═══ Data shown
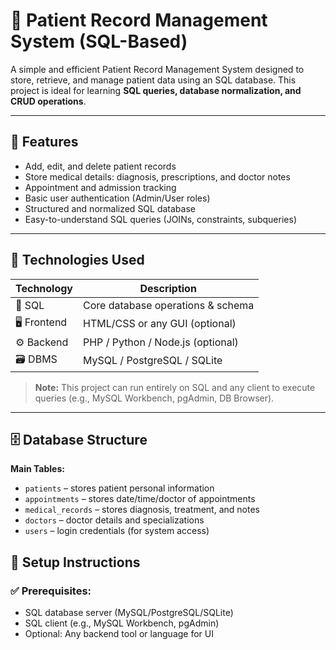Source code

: # 🏥 Patient Record Management System (SQL-Based)

A simple and efficient Patient Record Management System designed to store, retrieve, and manage patient data using an SQL database. This project is ideal for learning **SQL queries, database normalization, and CRUD operations**.

---

## 📌 Features

- Add, edit, and delete patient records
- Store medical details: diagnosis, prescriptions, and doctor notes
- Appointment and admission tracking
- Basic user authentication (Admin/User roles)
- Structured and normalized SQL database
- Easy-to-understand SQL queries (JOINs, constraints, subqueries)

---

## 🧰 Technologies Used

| Technology       | Description                         |
|------------------|-------------------------------------|
| 💾 SQL           | Core database operations & schema   |
| 🖥️ Frontend     | HTML/CSS or any GUI (optional)      |
| ⚙️ Backend      | PHP / Python / Node.js (optional)   |
| 🗃️ DBMS         | MySQL / PostgreSQL / SQLite         |

> **Note:** This project can run entirely on SQL and any client to execute queries (e.g., MySQL Workbench, pgAdmin, DB Browser).

---

## 🗄️ Database Structure

**Main Tables:**

- `patients` – stores patient personal information
- `appointments` – stores date/time/doctor of appointments
- `medical_records` – stores diagnosis, treatment, and notes
- `doctors` – doctor details and specializations
- `users` – login credentials (for system access)


## 🔧 Setup Instructions

### ✅ Prerequisites:
- SQL database server (MySQL/PostgreSQL/SQLite)
- SQL client (e.g., MySQL Workbench, pgAdmin)
- Optional: Any backend tool or language for UI

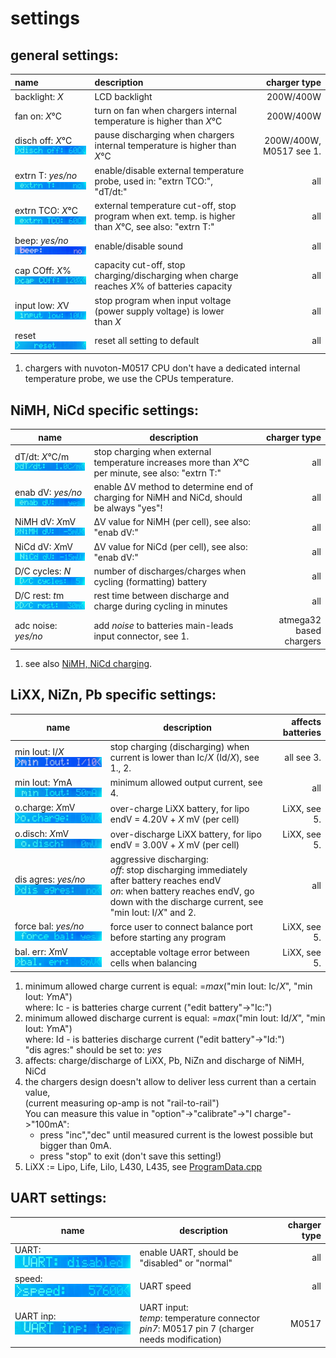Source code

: 
settings
========

general settings:
-----------------

| name                                            | description     | charger type|
|:------------------------------------------------|:----------------|------------:|
|backlight: *X*                                   | LCD backlight | 200W/400W   |
|fan on: *X*°C                                    | turn on fan when chargers internal temperature is higher than *X*°C |  200W/400W |
|disch off: *X*°C<br>![disch off:](disch_off.jpeg)| pause discharging when chargers internal temperature is higher than *X*°C | 200W/400W, M0517 see 1.|
|extrn T: *yes/no*<br>![extrn T:](extrn_T.jpeg)   | enable/disable external temperature probe, used in: "extrn TCO:", "dT/dt:"| all| 
|extrn TCO: *X*°C<br>![extrn TCO:](extrn_TCO.jpeg)| external temperature cut-off, stop program when ext. temp. is higher than *X*°C, see also: "extrn T:" | all| 
|beep: *yes/no*<br>![beep:](beep.jpeg)            | enable/disable sound | all|
|cap COff: *X*%<br>![cap COff:](cap_COff.jpeg)    | capacity cut-off, stop charging/discharging when charge reaches *X*% of batteries capacity| all |
|input low: *X*V<br>![input low:](input_low.jpeg) | stop program when input voltage (power supply voltage) is lower than *X*| all | 
|reset<br>![reset](reset.jpeg)                    | reset all setting to default | all |


1. chargers with nuvoton-M0517 CPU don't have a dedicated internal temperature probe, we use the CPUs temperature. 


NiMH, NiCd specific settings:
-----------------------------


| name                                             | description | charger type|
|--------------------------------------------------|-------------|------------:|
|dT/dt: *X*°C/m<br>![dT/dt:](dT_dt.jpeg)           | stop charging when external temperature increases more than *X*°C per minute, see also: "extrn T:"| all |
|enab dV: *yes/no*<br>![enab dV:](enab_dV.jpeg)    | enable ΔV method to determine end of charging for NiMH and NiCd, should be always "yes"!| all |
|NiMH dV: *X*mV<br>![NiMH dV:](NiMH_dV.jpeg)       | ΔV value for NiMH (per cell), see also: "enab dV:"| all |
|NiCd dV: *X*mV<br>![NiCd dV:](NiCd_dV.jpeg)       | ΔV value for NiCd (per cell), see also: "enab dV:"| all |
|D/C cycles: *N*<br>![D/C cycles:](D_C_cycles.jpeg)| number of discharges/charges when cycling (formatting) battery| all |
|D/C rest: *t*m<br>![D/C rest:](D_C_rest.jpeg)     | rest time between discharge and charge during cycling in minutes| all |
|adc noise: *yes/no*                               | add *noise* to batteries main-leads input connector, see 1. | atmega32 based chargers |

1. see also [NiMH, NiCd charging](../nimh_nicd_charging.md).


LiXX, NiZn, Pb specific settings:
---------------------------------

| name                                               | description          | affects batteries |
|----------------------------------------------------|----------------------|------------------:|
|min Iout: I/*X*<br>![min Iout: I/](min_Iout_I.jpeg) | stop charging (discharging) when current is lower than Ic/*X* (Id/*X*), see 1., 2.| all see 3.|
|min Iout: *Y*mA<br>![min Iout:](min_Iout.jpeg)      | minimum allowed output current, see 4.| all |
|o.charge: *X*mV<br>![o.charge:](o_charge.jpeg)      | over-charge LiXX battery, for lipo endV = 4.20V + *X* mV (per cell) | LiXX, see 5.| 
|o.disch: *X*mV<br>![o.disch:](o_disch.jpeg)         | over-discharge LiXX battery, for lipo endV = 3.00V + *X* mV (per cell) | LiXX, see 5.|
|dis agres: *yes/no*<br>![dis agres:](dis_agres.jpeg)| aggressive discharging:<br>*off*: stop discharging immediately after battery reaches endV<br>*on*: when battery reaches endV, go down with the discharge current, see "min Iout: I/*X*" and 2.| all |
|force bal: *yes/no*<br>![force bal:](force_bal.jpeg)| force user to connect balance port before starting any program | LiXX, see 5.|
|bal. err: *X*mV<br>![bal. err:](bal_err.jpeg)       | acceptable voltage error between cells when balancing | LiXX, see 5.|

1. minimum allowed charge current is equal: =*max*("min Iout: Ic/*X*", "min Iout: *Y*mA")  
   where: Ic - is batteries charge current ("edit battery"->"Ic:")
2. minimum allowed discharge current is equal: =*max*("min Iout: Id/*X*", "min Iout: *Y*mA")  
   where: Id - is batteries discharge current ("edit battery"->"Id:")  
   "dis agres:" should be set to: *yes*
2. affects: charge/discharge of LiXX, Pb, NiZn and discharge of NiMH, NiCd
3. the chargers design doesn't allow to deliver less current than a certain value,  
   (current measuring op-amp is not "rail-to-rail")  
   You can measure this value in "option"->"calibrate"->"I charge"->"100mA":
   - press "inc","dec" until measured current is the lowest possible but bigger than 0mA.
   - press "stop" to exit (don't save this setting!) 
4. LiXX := Lipo, Life, Lilo, L430, L435, see [ProgramData.cpp](../../src/core/ProgramData.cpp#L50-L54)

UART settings:
--------------
| name                                   | description | charger type|
|----------------------------------------|-------------|------------:|
|UART:<br>![UART:](UART.jpeg)            | enable UART, should be "disabled" or "normal" | all|
|speed:<br>![speed:](speed.jpeg)         | UART speed | all |
|UART inp:<br>![UART inp:](UART_inp.jpeg)| UART input:<br>*temp*: temperature connector<br> *pin7*: M0517 pin 7 (charger needs modification)| M0517 |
══════
:: Directions for this task ::
Using the records above, report each line that contains the word "reaches" by copying it.

:: Response below ::
|cap COff: *X*%<br>![cap COff:](cap_COff.jpeg)    | capacity cut-off, stop charging/discharging when charge reaches *X*% of batteries capacity| all |
|dis agres: *yes/no*<br>![dis agres:](dis_agres.jpeg)| aggressive discharging:<br>*off*: stop discharging immediately after battery reaches endV<br>*on*: when battery reaches endV, go down with the discharge current, see "min Iout: I/*X*" and 2.| all |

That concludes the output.